Friendly's was next with 22, including nine suspicious subjects, six welfare checks, four suspicious vehicles and three wanted persons.

Calls were referred to the church 15 times to include six for suspicious activity, three for criminal trespassing, four for criminal mischief, one for criminal threatening and one wanted person.

Rochester Police Capt. and press liaison Jason Thomas stressed that just because there was a call for service doesn't mean that a crime occurred or that the call, itself, was even legitimate. He also noted that calls to Friendly's were rarely if ever for activity in the restaurant but more likely in the parking lot and surrounding area.

But the numbers do give a snapshot into the law enforcement activity in and around that section of the downtown.

After the church, library and Friendly's the next busiest addresses are far below the others in police calls for service, including Bank of America with four and D'Angelos with five.

The data was compiled between late December and late June.

The total number of calls were 73, of which 54 originated with extra patrols, eight from community policing, four from pedestrian contact, three during footbeats and four during business checks.

The petitioners looking to have the Recovery Center moved is headed by Karen Watkins and Anna Strong, who both live on Congress Street, and believe the drug activity in and around the church as well as the nearby Rochester Public Library has increased dramatically in the past several months.

Watkins says she has strong support from area businesses who are fed up with the constant drug activity and lawlessness.

The recent spate of illegal activity was punctuated last month with the fatal shooting of a woman not far from Friendly's when Billy Jo Ahearn died of a single gunshot wound. No arrests have been made, and no suspects named in the case.

Watkins said recently she believes SOS is not the problem she once thought it was, and now believes it is the church that is encouraging drug addicts to seek sanctuary there and many who are homeless to live on church grounds.

As of Friday Rochester Voice attempts to reach church officials for comment had been unsuccessful.

Rochester's City Council voted unanimously to reject the petition filed by Strong and Watkins on Tuesday.

Ward 6 Councilor Jim Gray said on Friday that doesn't mean the issue is necessarily over. He said he's interested in hearing what the petitioners have to say at a City Council workshop on Tuesday.

"I'll be looking to see what proof they have that homeless people are living at the church," he said. "If they are then we'll see if the church has proper life safety things like bathrooms and showers."

Gray said when the homeless shelters were open during a cold spell during the winter the city amassed a host of services and people watching to make sure everyone stayed safe.

He also said there are allegations of folks staying at the church that are not from Rochester. In that case there is a question of whether their home locale should be sharing any costs associated with services rendered, he added.

City Manager Blaine Cox said while the council vote was final, petitioners could still take their concerns to the public safety committee later this month.

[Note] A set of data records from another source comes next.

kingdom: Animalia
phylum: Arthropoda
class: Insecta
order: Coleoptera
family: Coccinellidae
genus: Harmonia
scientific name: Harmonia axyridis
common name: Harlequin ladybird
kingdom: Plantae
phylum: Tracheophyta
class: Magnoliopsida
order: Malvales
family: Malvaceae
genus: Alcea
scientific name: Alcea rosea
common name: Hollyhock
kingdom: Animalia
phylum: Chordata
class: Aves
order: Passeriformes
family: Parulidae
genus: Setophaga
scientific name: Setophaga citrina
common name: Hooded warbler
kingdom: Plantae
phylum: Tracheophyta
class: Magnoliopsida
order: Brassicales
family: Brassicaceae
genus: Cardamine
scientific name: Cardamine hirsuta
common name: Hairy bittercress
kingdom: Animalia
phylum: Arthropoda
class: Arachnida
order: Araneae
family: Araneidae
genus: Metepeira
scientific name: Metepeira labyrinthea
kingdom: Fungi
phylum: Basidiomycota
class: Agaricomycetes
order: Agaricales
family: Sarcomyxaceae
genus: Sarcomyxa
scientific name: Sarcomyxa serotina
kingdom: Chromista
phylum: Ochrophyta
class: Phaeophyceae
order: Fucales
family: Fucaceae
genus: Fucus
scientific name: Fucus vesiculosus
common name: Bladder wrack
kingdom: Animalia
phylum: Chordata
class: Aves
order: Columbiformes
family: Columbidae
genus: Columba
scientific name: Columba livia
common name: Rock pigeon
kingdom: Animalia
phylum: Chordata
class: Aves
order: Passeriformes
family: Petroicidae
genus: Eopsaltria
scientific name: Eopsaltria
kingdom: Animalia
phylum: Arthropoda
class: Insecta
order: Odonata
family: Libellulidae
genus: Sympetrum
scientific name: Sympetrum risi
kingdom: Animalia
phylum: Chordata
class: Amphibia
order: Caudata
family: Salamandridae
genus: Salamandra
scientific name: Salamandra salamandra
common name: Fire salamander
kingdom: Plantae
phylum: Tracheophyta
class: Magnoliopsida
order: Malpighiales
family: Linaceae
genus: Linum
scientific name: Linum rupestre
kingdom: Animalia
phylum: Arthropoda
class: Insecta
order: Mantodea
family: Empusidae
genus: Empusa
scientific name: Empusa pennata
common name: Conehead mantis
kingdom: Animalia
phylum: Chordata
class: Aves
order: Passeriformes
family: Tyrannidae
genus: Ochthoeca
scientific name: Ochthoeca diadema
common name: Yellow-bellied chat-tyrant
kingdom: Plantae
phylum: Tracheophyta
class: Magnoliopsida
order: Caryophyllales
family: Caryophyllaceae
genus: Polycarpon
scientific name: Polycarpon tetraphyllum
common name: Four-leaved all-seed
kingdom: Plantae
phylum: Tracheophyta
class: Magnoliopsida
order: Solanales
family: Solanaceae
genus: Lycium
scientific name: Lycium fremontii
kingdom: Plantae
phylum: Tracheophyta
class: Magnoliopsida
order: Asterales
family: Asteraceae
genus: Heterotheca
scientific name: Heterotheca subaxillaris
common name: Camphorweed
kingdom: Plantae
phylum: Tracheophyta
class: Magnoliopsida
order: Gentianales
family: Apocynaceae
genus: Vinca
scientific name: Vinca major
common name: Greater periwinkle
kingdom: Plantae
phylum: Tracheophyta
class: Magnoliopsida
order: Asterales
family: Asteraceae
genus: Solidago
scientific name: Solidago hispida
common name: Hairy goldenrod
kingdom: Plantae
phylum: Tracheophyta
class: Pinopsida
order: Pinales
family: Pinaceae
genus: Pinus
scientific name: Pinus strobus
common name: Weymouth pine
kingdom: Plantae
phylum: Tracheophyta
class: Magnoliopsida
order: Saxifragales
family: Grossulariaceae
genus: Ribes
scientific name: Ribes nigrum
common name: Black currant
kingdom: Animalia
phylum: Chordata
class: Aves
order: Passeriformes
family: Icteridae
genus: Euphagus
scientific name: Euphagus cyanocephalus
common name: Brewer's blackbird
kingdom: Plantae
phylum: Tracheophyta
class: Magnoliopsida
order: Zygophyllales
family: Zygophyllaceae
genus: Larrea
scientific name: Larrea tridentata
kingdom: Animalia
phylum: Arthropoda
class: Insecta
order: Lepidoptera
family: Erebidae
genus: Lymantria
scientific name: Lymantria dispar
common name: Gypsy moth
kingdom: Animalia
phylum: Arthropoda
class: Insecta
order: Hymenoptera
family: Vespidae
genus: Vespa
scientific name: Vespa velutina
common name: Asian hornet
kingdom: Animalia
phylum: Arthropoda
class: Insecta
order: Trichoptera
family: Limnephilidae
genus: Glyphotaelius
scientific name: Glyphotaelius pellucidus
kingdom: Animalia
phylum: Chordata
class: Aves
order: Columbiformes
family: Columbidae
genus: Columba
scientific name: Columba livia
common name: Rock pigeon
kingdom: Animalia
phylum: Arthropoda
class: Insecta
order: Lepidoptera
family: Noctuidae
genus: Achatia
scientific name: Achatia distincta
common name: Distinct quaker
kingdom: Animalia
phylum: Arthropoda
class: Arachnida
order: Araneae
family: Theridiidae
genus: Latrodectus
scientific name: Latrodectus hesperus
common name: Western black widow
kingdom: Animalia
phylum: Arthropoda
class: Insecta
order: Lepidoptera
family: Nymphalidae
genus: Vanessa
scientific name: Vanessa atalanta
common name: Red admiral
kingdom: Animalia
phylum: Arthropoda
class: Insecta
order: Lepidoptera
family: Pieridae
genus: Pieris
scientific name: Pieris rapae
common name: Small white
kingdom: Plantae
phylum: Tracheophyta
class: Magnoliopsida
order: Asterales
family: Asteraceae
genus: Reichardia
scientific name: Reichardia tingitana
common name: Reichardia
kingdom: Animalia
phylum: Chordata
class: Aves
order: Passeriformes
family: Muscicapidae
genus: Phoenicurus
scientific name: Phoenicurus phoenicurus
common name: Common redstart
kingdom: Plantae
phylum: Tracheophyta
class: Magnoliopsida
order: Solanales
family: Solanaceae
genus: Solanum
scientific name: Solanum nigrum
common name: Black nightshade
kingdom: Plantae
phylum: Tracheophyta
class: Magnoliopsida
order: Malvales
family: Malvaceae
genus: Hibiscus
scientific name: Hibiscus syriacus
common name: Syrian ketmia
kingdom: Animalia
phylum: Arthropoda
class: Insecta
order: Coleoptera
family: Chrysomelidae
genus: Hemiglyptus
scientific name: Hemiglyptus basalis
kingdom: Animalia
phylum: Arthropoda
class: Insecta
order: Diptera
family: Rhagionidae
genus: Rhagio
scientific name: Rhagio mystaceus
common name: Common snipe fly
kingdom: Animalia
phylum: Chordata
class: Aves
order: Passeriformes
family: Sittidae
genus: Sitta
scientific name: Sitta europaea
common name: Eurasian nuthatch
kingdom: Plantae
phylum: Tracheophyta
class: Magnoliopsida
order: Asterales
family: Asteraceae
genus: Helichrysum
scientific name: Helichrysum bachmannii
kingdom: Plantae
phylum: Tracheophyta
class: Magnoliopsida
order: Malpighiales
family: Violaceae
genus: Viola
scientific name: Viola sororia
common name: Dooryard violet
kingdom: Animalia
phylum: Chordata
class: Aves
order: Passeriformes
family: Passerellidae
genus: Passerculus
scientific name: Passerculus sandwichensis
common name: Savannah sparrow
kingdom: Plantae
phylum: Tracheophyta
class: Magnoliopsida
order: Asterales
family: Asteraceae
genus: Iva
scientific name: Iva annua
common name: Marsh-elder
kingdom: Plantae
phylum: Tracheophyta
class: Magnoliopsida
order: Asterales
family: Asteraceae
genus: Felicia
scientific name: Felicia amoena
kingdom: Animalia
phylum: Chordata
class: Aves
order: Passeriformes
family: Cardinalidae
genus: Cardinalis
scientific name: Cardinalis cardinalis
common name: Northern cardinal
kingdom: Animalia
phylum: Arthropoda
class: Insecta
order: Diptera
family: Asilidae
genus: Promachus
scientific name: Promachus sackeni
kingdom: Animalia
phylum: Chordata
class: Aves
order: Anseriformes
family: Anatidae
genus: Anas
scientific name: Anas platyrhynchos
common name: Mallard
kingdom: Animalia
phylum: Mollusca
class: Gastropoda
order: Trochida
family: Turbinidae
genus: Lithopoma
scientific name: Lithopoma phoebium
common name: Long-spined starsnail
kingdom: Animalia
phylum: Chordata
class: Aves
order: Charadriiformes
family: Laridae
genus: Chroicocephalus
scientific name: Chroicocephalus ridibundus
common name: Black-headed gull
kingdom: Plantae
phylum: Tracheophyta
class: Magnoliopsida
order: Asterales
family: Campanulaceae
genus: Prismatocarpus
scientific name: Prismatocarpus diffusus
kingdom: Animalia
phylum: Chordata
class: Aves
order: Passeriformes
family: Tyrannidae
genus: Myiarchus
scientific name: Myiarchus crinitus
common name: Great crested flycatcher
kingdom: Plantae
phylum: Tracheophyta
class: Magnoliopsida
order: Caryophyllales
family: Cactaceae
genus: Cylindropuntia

Interestingly, SOS Director John Burns will also be at Tuesday's workshop where he'll be asking for more funding from the city due to the closure of the Rochester Community Recovery Center and his pickup of several more clients from there. It is unknown whether Burns will address the petitioners' concerns during his conversation with the council.

Burns has said the petitioners' fears are not grounded in reality, but based on fear and misunderstanding.

The workshop gets under way at 7 p.m., with public input the first item on the agenda.

Watkins has said she expects 100-150 concerned citizens to be there.